Surgical procedures. (a and b) Sleeve gastrectomy, in which 70% to 80% of the total stomach is removed from the cardia to the pylorus. (c and d) Modified jejunoileal bypass, in which about 50% of the middle part of the small intestine is excluded, and a jejunojejunal end (remote of the alimentary) to side (proximal side of the common tract) anastomosis was performed using an eversion type interrupted by a polypropylene hand and full-thickness suture.

Body weight loss of the rats in all the groups preoperatively and postoperatively. After 4 postoperative weeks, the SG/MJIB group had significantly more weight loss than the other 4 experimental groups, (*P < 0.0001).

Glucose metabolism. (a) Fasting plasma glucose. The fasting plasma glucose levels of rats in the SG/MJIB group were lower than those of all of the other groups postoperatively (*P < 0.001).
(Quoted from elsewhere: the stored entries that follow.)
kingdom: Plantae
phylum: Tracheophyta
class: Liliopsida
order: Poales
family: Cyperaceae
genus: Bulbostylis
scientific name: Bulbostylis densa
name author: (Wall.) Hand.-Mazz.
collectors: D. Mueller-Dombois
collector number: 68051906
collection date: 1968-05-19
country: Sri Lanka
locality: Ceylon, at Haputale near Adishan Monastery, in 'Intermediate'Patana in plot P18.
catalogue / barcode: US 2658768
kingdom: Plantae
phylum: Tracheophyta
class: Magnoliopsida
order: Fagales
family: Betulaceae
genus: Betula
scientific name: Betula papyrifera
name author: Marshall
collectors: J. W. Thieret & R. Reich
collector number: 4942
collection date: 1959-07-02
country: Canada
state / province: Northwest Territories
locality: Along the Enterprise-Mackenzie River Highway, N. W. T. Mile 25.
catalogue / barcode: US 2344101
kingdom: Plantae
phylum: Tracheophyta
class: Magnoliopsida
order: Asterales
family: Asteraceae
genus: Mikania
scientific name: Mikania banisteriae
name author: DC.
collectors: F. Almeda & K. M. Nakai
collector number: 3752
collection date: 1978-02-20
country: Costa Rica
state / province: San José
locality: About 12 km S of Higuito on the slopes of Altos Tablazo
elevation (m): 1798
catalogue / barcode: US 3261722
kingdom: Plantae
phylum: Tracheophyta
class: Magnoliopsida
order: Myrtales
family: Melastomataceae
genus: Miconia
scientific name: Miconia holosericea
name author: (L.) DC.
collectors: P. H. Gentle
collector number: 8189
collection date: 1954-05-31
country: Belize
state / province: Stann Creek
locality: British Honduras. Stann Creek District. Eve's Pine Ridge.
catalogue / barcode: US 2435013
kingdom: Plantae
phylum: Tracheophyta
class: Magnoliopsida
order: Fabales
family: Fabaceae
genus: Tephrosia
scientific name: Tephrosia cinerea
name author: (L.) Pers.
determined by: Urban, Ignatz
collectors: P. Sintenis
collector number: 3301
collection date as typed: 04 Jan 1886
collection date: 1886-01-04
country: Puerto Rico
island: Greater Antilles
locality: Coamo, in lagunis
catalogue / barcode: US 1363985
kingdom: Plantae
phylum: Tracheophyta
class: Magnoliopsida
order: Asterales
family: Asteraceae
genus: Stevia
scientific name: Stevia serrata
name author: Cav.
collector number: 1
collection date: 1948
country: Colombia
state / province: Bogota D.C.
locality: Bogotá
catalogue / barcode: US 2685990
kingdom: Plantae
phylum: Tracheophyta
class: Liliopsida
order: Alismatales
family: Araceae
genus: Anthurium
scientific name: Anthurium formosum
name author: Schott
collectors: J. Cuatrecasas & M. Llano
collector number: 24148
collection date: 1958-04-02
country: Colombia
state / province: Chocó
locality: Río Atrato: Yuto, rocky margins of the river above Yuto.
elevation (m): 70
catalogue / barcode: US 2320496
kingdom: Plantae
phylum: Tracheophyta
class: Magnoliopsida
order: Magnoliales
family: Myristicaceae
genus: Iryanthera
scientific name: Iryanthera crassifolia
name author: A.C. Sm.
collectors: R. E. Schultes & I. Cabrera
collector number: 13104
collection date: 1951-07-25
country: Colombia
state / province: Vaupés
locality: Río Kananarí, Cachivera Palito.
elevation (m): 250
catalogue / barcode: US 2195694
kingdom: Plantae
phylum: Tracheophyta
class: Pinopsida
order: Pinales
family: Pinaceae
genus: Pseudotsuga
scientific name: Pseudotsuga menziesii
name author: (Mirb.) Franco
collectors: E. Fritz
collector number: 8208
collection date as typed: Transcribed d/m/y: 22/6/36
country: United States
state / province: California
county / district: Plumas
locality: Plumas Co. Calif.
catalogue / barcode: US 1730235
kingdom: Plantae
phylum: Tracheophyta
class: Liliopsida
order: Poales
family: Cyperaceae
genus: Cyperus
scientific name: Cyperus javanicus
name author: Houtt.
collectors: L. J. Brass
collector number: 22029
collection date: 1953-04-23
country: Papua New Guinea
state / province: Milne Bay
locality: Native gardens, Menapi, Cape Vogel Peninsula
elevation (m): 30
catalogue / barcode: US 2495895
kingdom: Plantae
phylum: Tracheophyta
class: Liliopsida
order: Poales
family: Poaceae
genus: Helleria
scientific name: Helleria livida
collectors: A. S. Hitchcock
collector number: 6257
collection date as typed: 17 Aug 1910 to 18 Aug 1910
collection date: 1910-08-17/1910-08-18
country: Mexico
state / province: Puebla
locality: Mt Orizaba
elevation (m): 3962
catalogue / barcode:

In addition, the fasting plasma glucose levels of the SG group were lower than those of the PFSO and control groups (**P < 0.01). (b) AUCOGTT values of the SG/MJIB group were lower than those of all of the other groups postoperatively (*P < 0.001). AUCOGTT values of the SG group were lower than those of the PFSO and control groups postoperatively (**P < 0.02). (c) AUCITT values for rats in the SG/MJIB group were lower than those for all of the other groups at 2, 10, and 16 weeks postoperatively (*P < 0.001). AUCITT values of rats in the SG group were lower than those of the PFSO and control groups at 2, 10, and 16 weeks postoperatively (**P < 0.01). (d) HOMA-IR. At 2, 8, and 16 weeks postoperatively, the HOMA-IR values of rats in the SG/MJIB group were lower than those of all of the other groups (*P < 0.001). At 2, 8, and 16 weeks postoperatively, the HOMA-IR values of rats in the SG group were lower than those of the PFSO and control groups (**P < 0.01).

Glucose metabolism–related hormones. (a) Fasting plasma ghrelin of rats in all of the groups postoperatively. During the postoperative weeks, the fasting plasma ghrelin levels of rats in the SG/MJIB and SG groups were lower than those of the PFSO and control groups (*P < 0.0001). (b) Plasma GLP-1 concentrations after an oral glucose gavage (3 g/kg) postoperatively. The GLP-1 levels of rats in the SG/MJIB group were higher than those of all of the other groups postoperatively (*P < 0.0001). The GLP-1 levels of rats in the SG group were higher than those of the PFSO and control groups postoperatively (**P < 0.0001). (c) Plasma GIP concentrations after an oral glucose gavage (3 g/kg) postoperatively. The plasma GIP levels were not significantly different among the groups (P > 0.05). (d) Fasting plasma insulin of rats in all of the groups postoperatively. The fasting plasma insulin levels of rats in the SG/MJIB group were lower than those of all of the other groups (*P < 0.05).